■ DIRECTIONS ■
Images in the records should be skipped while the rest is transcribed verbatim.

** Opening DATA RECORDS block **

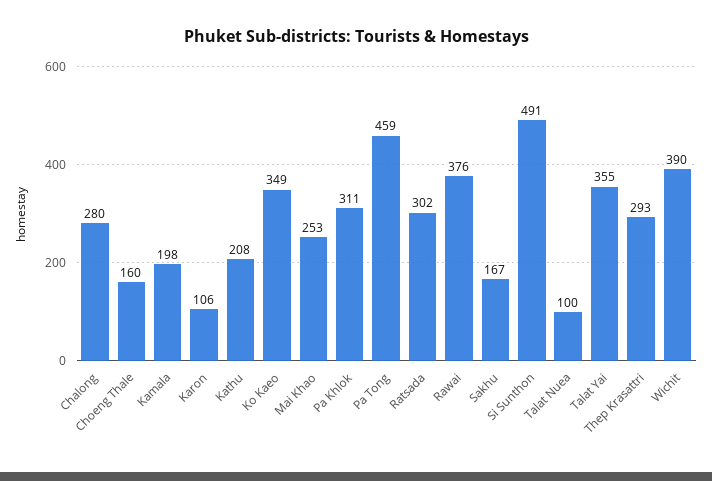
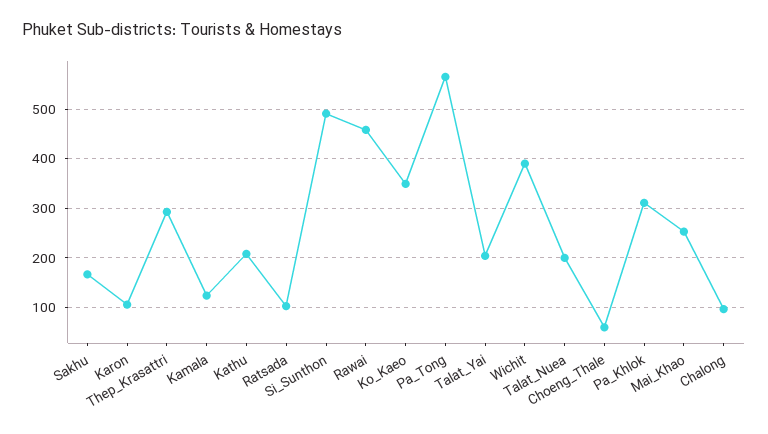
  {
-   "Chalong": 280,
+   "Chalong": 100,
-   "Choeng Thale": 160,
+   "Choeng Thale": 60,
-   "Kamala": 198,
+   "Kamala": 120,
    "Karon": 106,
    "Kathu": 208,
    "Ko Kaeo": 349,
    "Mai Khao": 253,
    "Pa Khlok": 311,
-   "Pa Tong": 459,
+   "Pa Tong": 560,
-   "Ratsada": 302,
+   "Ratsada": 100,
-   "Rawai": 376,
+   "Rawai": 460,
    "Sakhu": 167,
    "Si Sunthon": 491,
-   "Talat Nuea": 100,
+   "Talat Nuea": 200,
-   "Talat Yai": 355,
+   "Talat Yai": 200,
    "Thep Krasattri": 293,
    "Wichit": 390
  }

** Closing DATA RECORDS block **

■ SOLUTION FOR THIS PROBLEM ■
  {
-   "Chalong": 280,
+   "Chalong": 100,
-   "Choeng Thale": 160,
+   "Choeng Thale": 60,
-   "Kamala": 198,
+   "Kamala": 120,
    "Karon": 106,
    "Kathu": 208,
    "Ko Kaeo": 349,
    "Mai Khao": 253,
    "Pa Khlok": 311,
-   "Pa Tong": 459,
+   "Pa Tong": 560,
-   "Ratsada": 302,
+   "Ratsada": 100,
-   "Rawai": 376,
+   "Rawai": 460,
    "Sakhu": 167,
    "Si Sunthon": 491,
-   "Talat Nuea": 100,
+   "Talat Nuea": 200,
-   "Talat Yai": 355,
+   "Talat Yai": 200,
    "Thep Krasattri": 293,
    "Wichit": 390
  }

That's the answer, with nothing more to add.